Bobby McMann was on the top unit over Morgan Rielly in John Tavares‘ absence, so this appears to be the only coherent plan of attack at this time on the power play — pucks to the net from up top with two big bodies in front among Knies, Matthews, and McMann (in place of Tavares).


8.   The Leafs again gave it right back on the PK after a sloppy OEL penalty — this one much worse than the first, as he was in the offensive zone reaching in with the stick unnecessarily after the team had just tied the game up in the third period.

After a great run of 16-for-16, the PK has now given up four goals in its last two games. One was a tough double-deflection vs. Dallas, one was loose net-front coverage by Benoit vs. Dallas, the other was the earlier Hischier goal, and this 3-2 goal by the Devils was the worst of the four unsuccessful kills. The unit was pulled apart, carved through the seams, and lost its shape several times before the eventual goal by Hischier on the doorstep. The Devils own a top-three power play, and the Leafs’ PK didn’t look up to the task tonight.

Dips happen throughout the season for even the strongest of PKs, and the Leafs will need to refocus with Tampa just around the corner.


9.   Among regular NHL forwards last season, no one came close to Auston Matthews’ 2.68 goals per 60 minutes when trailing in a game. Before tonight, he was at 1.68/60 this season with the team trailing.

He was all over it in the third period, drawing a penalty call with a middle-lane drive, scoring on the subsequent power play, nearly burying another goal at the back post if not for a tough bounce off a skate, and then ripping a vintage #34 snipe when the team fell behind again.

The way the team titled the ice, attacked the net, recovered pucks, and sustained pressure until they tied the game was highly refreshing. Before tonight, the Leafs had scored just 2.32 goals per 60 over all situations when trailing this season — dead-last in the league. They were fifth in the league at 3.49 per 60 when trailing last season (and the best in the league with the goalie pulled). Let’s hope this is a springboard because the team is too offensively talented to sit anywhere near the basement in this category.

In overtime, the Leafs didn’t touch the puck — and survived a Luke Hughes post — until Marner sent Nylander in for a game-winning breakaway goal. 3-on-3 has been quite rare for the Leafs in the first half of the season, but they are now 5-2 in OT after finishing 13-10 and 8-11 in their previous two seasons — valuable points to pick up in a tight division race.


10.   The return of Jake McCabe, and the McCabe-Tanev pairing, was a big part of the Leafs’ five-on-five success in this game. They were on for two goals for/zero against and owned over 60% of the shot attempt share against both of the Devils’ top-six lines led by Hughes and Hischier, respectively. They consistently killed plays and got the puck moving north cleanly.

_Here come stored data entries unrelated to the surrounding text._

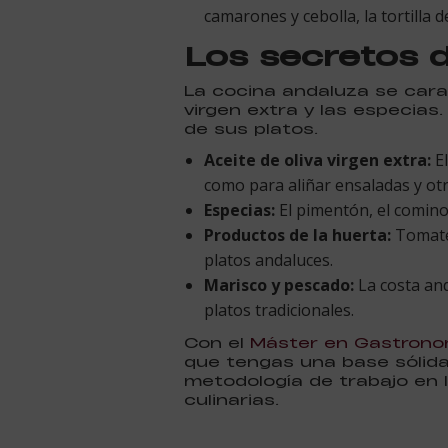
camarones y cebolla, la tortilla
Los secretos d
La cocina andaluza se cara
virgen extra y las especias
de sus platos.
Aceite de oliva virgen extra:
El
como para aliñar ensaladas y otr
Especias:
El pimentón, el comino,
Productos de la huerta:
Tomates
platos andaluces.
Marisco y pescado:
La costa and
platos tradicionales.
Con el
Máster en Gastrono
que tengas una base sólid
metodología de trabajo en 
culinarias.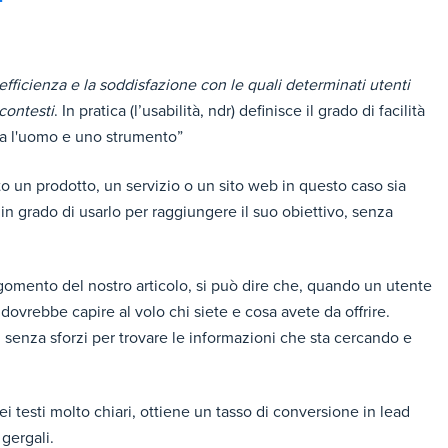
 l'efficienza e la soddisfazione con le quali determinati utenti
contesti
. In pratica (l’usabilità, ndr) definisce il grado di facilità
tra l'uomo e uno strumento”
nto un prodotto, un servizio o un sito web in questo caso sia
n grado di usarlo per raggiungere il suo obiettivo, senza
omento del nostro articolo, si può dire che, quando un utente
 dovrebbe capire al volo chi siete e cosa avete da offrire.
 senza sforzi per trovare le informazioni che sta cercando e
i testi molto chiari, ottiene un tasso di conversione in lead
 gergali.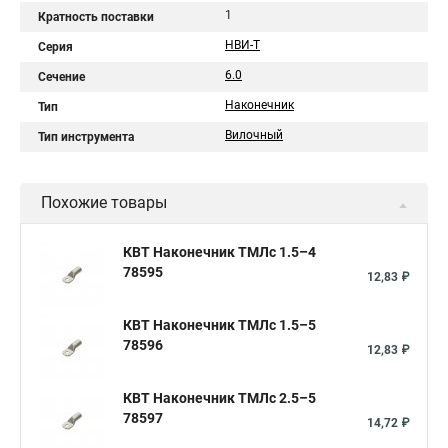
1
Кратность поставки
НВИ-Т
Серия
6.0
Сечение
Наконечник
Тип
Вилочный
Тип инструмента
Похожие товары
КВТ Наконечник ТМЛс 1.5–4
78595
12,83 ₽
КВТ Наконечник ТМЛс 1.5–5
78596
12,83 ₽
КВТ Наконечник ТМЛс 2.5–5
78597
14,72 ₽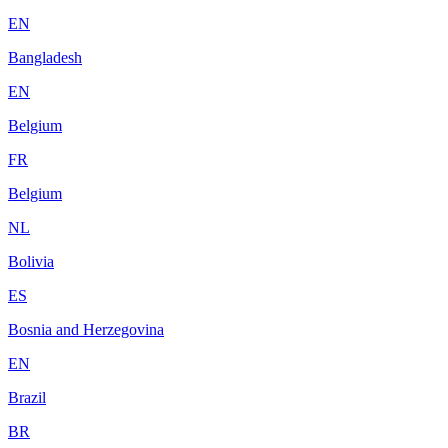
EN
Bangladesh
EN
Belgium
FR
Belgium
NL
Bolivia
ES
Bosnia and Herzegovina
EN
Brazil
BR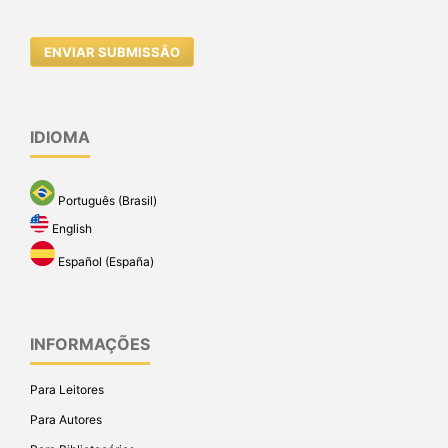
ENVIAR SUBMISSÃO
IDIOMA
Português (Brasil)
English
Español (España)
INFORMAÇÕES
Para Leitores
Para Autores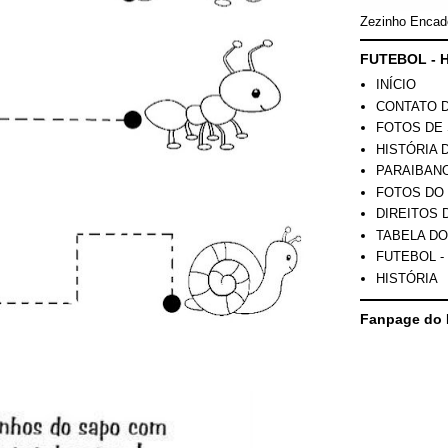
Zezinho Encad
FUTEBOL - H
INÍCIO
CONTATO 
FOTOS DE 
HISTÓRIA 
PARAIBAN
FOTOS DO
DIREITOS 
TABELA DO
FUTEBOL -
HISTÓRIA
Fanpage do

McCabe picked up two assists, fired five shots on goal, was a plus-three, blocked five shots, threw a couple of nice hits — including dropping Jesper Bratt when defending him off the rush — and broke up a 2v1 nicely in a monstrous 24:16 of ice time. It was a hell of a return. He probably shouldn’t be this important to the blue line’s survival, but his return provided a massive upgrade.

The Leafs’ top three lines gave the team good minutes across the board. The combined pace of McMann-Domi-Nylander caused the Devils problems, and the top line owned its minutes 28-8 in five-on-five shot attempts (they should’ve scored more than one). Even the awkward-looking third line of Pacioretty-Holmberg-Robertson held its own with a 7-2 shots advantage at five-on-five.

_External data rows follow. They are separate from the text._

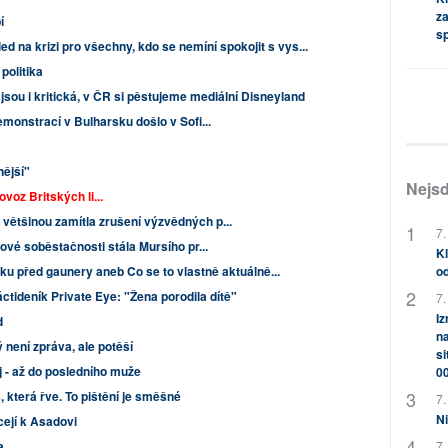
za
í
s
d na krizi pro všechny, kdo se nemíní spokojit s vys...
 politika
jsou i kritická, v ČR si pěstujeme mediální Disneyland
emonstrací v Bulharsku došlo v Sofi...
nější"
Nejsd
voz Britských li...
ětšinou zamítla zrušení výzvědných p...
7.
ové soběstačnosti stála Mursího pr...
Kl
iku před gaunery aneb Co se to vlastně aktuálně...
od
áctideník Private Eye: "Žena porodila dítě"
7.
Iz
d
na
 není zpráva, ale potěší
si
j - až do posledního muže
0
, která řve. To pištění je směšné
7.
Ni
cejí k Asadovi
a
7.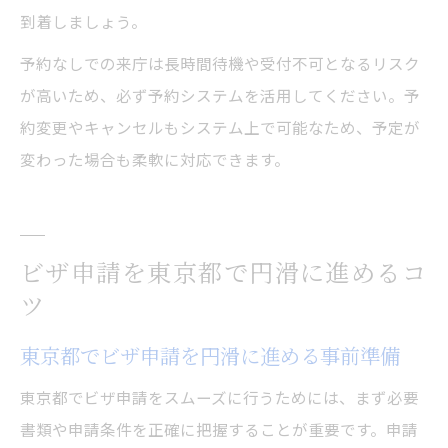
到着しましょう。
予約なしでの来庁は長時間待機や受付不可となるリスク
が高いため、必ず予約システムを活用してください。予
約変更やキャンセルもシステム上で可能なため、予定が
変わった場合も柔軟に対応できます。
ビザ申請を東京都で円滑に進めるコ
ツ
東京都でビザ申請を円滑に進める事前準備
東京都でビザ申請をスムーズに行うためには、まず必要
書類や申請条件を正確に把握することが重要です。申請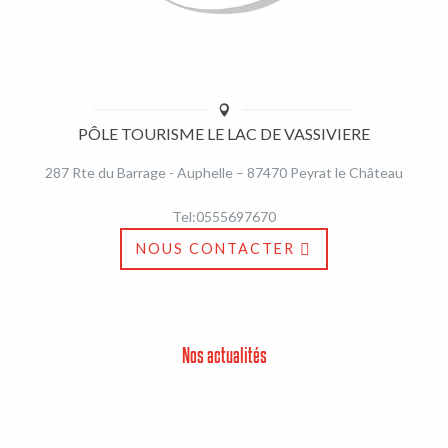
PÔLE TOURISME LE LAC DE VASSIVIERE
287 Rte du Barrage - Auphelle – 87470 Peyrat le Château
Tel:0555697670
NOUS CONTACTER
Nos actualités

This was a refreshing victory for a Leafs team that hasn’t controlled the flow of play at five-on-five at a high enough level, particularly against top teams. The Leafs were at a 2-1 deficit on special teams, somehow only received two power plays, and didn’t get Woll’s best in net, but they still won on the back of a superior five-on-five showing against a top-10 Devils team, one that dominated the previous matchup at even strength.